Output the records that follow, keeping every line exactly as it is.

++++++++++++++++++++

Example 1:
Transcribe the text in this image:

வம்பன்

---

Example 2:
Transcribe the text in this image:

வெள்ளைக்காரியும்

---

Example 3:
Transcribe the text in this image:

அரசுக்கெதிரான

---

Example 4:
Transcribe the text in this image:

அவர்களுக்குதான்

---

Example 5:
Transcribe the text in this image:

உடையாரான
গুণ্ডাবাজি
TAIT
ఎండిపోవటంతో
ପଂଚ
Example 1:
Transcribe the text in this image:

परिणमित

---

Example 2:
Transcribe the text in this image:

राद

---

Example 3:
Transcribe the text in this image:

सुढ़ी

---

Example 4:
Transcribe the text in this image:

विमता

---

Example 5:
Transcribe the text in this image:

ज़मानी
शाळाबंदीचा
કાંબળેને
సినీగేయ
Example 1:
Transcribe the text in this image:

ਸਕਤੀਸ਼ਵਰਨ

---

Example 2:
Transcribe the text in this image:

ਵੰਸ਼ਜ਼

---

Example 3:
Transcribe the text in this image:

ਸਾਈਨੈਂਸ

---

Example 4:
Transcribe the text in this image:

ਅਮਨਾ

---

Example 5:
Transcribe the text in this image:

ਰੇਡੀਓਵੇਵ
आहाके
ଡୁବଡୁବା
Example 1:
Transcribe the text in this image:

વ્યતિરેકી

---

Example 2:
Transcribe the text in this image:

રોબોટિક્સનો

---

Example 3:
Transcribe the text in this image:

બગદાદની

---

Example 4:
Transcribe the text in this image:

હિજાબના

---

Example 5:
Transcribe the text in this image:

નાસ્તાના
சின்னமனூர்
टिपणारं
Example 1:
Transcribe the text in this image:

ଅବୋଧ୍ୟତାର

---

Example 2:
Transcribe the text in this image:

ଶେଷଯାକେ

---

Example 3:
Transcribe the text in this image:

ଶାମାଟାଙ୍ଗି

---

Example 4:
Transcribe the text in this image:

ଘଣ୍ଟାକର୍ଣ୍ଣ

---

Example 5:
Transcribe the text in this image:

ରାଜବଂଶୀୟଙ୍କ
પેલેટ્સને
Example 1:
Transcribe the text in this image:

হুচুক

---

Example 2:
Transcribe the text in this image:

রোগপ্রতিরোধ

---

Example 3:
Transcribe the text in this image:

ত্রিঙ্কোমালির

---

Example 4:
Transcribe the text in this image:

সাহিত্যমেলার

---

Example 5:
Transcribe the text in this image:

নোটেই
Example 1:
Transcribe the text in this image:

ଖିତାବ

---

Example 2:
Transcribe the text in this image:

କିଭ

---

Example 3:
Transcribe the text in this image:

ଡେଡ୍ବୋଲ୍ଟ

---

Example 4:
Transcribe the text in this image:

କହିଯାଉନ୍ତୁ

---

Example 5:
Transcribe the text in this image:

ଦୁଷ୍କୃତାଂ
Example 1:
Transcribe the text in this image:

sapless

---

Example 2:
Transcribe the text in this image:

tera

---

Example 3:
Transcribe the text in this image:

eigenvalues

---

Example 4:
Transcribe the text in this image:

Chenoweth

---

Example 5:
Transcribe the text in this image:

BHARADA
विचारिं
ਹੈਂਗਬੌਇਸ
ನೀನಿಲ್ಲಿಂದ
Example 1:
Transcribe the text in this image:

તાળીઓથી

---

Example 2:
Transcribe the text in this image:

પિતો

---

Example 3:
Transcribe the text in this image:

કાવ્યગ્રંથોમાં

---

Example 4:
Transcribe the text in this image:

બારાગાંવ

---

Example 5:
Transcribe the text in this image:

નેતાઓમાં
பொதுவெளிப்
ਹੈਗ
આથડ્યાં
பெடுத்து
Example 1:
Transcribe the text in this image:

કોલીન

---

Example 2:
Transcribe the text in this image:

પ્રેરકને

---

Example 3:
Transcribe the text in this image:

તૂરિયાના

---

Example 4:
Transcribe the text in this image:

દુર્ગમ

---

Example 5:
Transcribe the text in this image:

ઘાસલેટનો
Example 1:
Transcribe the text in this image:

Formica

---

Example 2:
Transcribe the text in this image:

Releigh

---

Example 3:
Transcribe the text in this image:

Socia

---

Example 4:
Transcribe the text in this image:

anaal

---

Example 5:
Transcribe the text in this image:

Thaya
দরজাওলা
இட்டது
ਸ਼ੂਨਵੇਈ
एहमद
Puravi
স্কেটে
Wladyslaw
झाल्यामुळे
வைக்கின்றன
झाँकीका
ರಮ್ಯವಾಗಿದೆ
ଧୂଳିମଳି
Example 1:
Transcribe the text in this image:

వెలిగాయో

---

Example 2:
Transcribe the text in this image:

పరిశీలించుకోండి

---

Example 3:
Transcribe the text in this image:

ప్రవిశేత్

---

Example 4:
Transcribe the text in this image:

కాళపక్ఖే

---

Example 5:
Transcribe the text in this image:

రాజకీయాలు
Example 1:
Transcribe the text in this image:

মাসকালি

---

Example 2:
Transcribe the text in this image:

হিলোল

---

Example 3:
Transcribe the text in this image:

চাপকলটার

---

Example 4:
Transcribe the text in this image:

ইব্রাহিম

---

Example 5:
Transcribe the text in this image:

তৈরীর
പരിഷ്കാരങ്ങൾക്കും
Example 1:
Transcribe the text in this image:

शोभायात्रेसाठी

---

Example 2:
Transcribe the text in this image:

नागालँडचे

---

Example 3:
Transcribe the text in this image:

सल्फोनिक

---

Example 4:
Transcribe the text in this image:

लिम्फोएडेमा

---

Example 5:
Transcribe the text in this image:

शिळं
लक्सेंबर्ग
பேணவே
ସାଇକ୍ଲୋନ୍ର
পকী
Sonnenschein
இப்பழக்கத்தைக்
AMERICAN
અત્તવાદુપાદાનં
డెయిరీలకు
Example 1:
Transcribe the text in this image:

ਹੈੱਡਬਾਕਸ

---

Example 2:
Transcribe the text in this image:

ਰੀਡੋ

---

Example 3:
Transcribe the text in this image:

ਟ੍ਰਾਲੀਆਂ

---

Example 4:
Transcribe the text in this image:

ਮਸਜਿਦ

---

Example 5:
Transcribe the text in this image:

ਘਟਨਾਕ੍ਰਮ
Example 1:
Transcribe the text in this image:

++++++++++++++++++++

[Written solution]
Example 1:
Transcribe the text in this image:

வம்பன்

---

Example 2:
Transcribe the text in this image:

வெள்ளைக்காரியும்

---

Example 3:
Transcribe the text in this image:

அரசுக்கெதிரான

---

Example 4:
Transcribe the text in this image:

அவர்களுக்குதான்

---

Example 5:
Transcribe the text in this image:

உடையாரான
গুণ্ডাবাজি
TAIT
ఎండిపోవటంతో
ପଂଚ
Example 1:
Transcribe the text in this image:

परिणमित

---

Example 2:
Transcribe the text in this image:

राद

---

Example 3:
Transcribe the text in this image:

सुढ़ी

---

Example 4:
Transcribe the text in this image:

विमता

---

Example 5:
Transcribe the text in this image:

ज़मानी
शाळाबंदीचा
કાંબળેને
సినీగేయ
Example 1:
Transcribe the text in this image:

ਸਕਤੀਸ਼ਵਰਨ

---

Example 2:
Transcribe the text in this image:

ਵੰਸ਼ਜ਼

---

Example 3:
Transcribe the text in this image:

ਸਾਈਨੈਂਸ

---

Example 4:
Transcribe the text in this image:

ਅਮਨਾ

---

Example 5:
Transcribe the text in this image:

ਰੇਡੀਓਵੇਵ
आहाके
ଡୁବଡୁବା
Example 1:
Transcribe the text in this image:

વ્યતિરેકી

---

Example 2:
Transcribe the text in this image:

રોબોટિક્સનો

---

Example 3:
Transcribe the text in this image:

બગદાદની

---

Example 4:
Transcribe the text in this image:

હિજાબના

---

Example 5:
Transcribe the text in this image:

નાસ્તાના
சின்னமனூர்
टिपणारं
Example 1:
Transcribe the text in this image:

ଅବୋଧ୍ୟତାର

---

Example 2:
Transcribe the text in this image:

ଶେଷଯାକେ

---

Example 3:
Transcribe the text in this image:

ଶାମାଟାଙ୍ଗି

---

Example 4:
Transcribe the text in this image:

ଘଣ୍ଟାକର୍ଣ୍ଣ

---

Example 5:
Transcribe the text in this image:

ରାଜବଂଶୀୟଙ୍କ
પેલેટ્સને
Example 1:
Transcribe the text in this image:

হুচুক

---

Example 2:
Transcribe the text in this image:

রোগপ্রতিরোধ

---

Example 3:
Transcribe the text in this image:

ত্রিঙ্কোমালির

---

Example 4:
Transcribe the text in this image:

সাহিত্যমেলার

---

Example 5:
Transcribe the text in this image:

নোটেই
Example 1:
Transcribe the text in this image:

ଖିତାବ

---

Example 2:
Transcribe the text in this image:

କିଭ

---

Example 3:
Transcribe the text in this image:

ଡେଡ୍ବୋଲ୍ଟ

---

Example 4:
Transcribe the text in this image:

କହିଯାଉନ୍ତୁ

---

Example 5:
Transcribe the text in this image:

ଦୁଷ୍କୃତାଂ
Example 1:
Transcribe the text in this image:

sapless

---

Example 2:
Transcribe the text in this image:

tera

---

Example 3:
Transcribe the text in this image:

eigenvalues

---

Example 4:
Transcribe the text in this image:

Chenoweth

---

Example 5:
Transcribe the text in this image:

BHARADA
विचारिं
ਹੈਂਗਬੌਇਸ
ನೀನಿಲ್ಲಿಂದ
Example 1:
Transcribe the text in this image:

તાળીઓથી

---

Example 2:
Transcribe the text in this image:

પિતો

---

Example 3:
Transcribe the text in this image:

કાવ્યગ્રંથોમાં

---

Example 4:
Transcribe the text in this image:

બારાગાંવ

---

Example 5:
Transcribe the text in this image:

નેતાઓમાં
பொதுவெளிப்
ਹੈਗ
આથડ્યાં
பெடுத்து
Example 1:
Transcribe the text in this image:

કોલીન

---

Example 2:
Transcribe the text in this image:

પ્રેરકને

---

Example 3:
Transcribe the text in this image:

તૂરિયાના

---

Example 4:
Transcribe the text in this image:

દુર્ગમ

---

Example 5:
Transcribe the text in this image:

ઘાસલેટનો
Example 1:
Transcribe the text in this image:

Formica

---

Example 2:
Transcribe the text in this image:

Releigh

---

Example 3:
Transcribe the text in this image:

Socia

---

Example 4:
Transcribe the text in this image:

anaal

---

Example 5:
Transcribe the text in this image:

Thaya
দরজাওলা
இட்டது
ਸ਼ੂਨਵੇਈ
एहमद
Puravi
স্কেটে
Wladyslaw
झाल्यामुळे
வைக்கின்றன
झाँकीका
ರಮ್ಯವಾಗಿದೆ
ଧୂଳିମଳି
Example 1:
Transcribe the text in this image:

వెలిగాయో

---

Example 2:
Transcribe the text in this image:

పరిశీలించుకోండి

---

Example 3:
Transcribe the text in this image:

ప్రవిశేత్

---

Example 4:
Transcribe the text in this image:

కాళపక్ఖే

---

Example 5:
Transcribe the text in this image:

రాజకీయాలు
Example 1:
Transcribe the text in this image:

মাসকালি

---

Example 2:
Transcribe the text in this image:

হিলোল

---

Example 3:
Transcribe the text in this image:

চাপকলটার

---

Example 4:
Transcribe the text in this image:

ইব্রাহিম

---

Example 5:
Transcribe the text in this image:

তৈরীর
പരിഷ്കാരങ്ങൾക്കും
Example 1:
Transcribe the text in this image:

शोभायात्रेसाठी

---

Example 2:
Transcribe the text in this image:

नागालँडचे

---

Example 3:
Transcribe the text in this image:

सल्फोनिक

---

Example 4:
Transcribe the text in this image:

लिम्फोएडेमा

---

Example 5:
Transcribe the text in this image:

शिळं
लक्सेंबर्ग
பேணவே
ସାଇକ୍ଲୋନ୍ର
পকী
Sonnenschein
இப்பழக்கத்தைக்
AMERICAN
અત્તવાદુપાદાનં
డెయిరీలకు
Example 1:
Transcribe the text in this image:

ਹੈੱਡਬਾਕਸ

---

Example 2:
Transcribe the text in this image:

ਰੀਡੋ

---

Example 3:
Transcribe the text in this image:

ਟ੍ਰਾਲੀਆਂ

---

Example 4:
Transcribe the text in this image:

ਮਸਜਿਦ

---

Example 5:
Transcribe the text in this image:

ਘਟਨਾਕ੍ਰਮ
Example 1:
Transcribe the text in this image:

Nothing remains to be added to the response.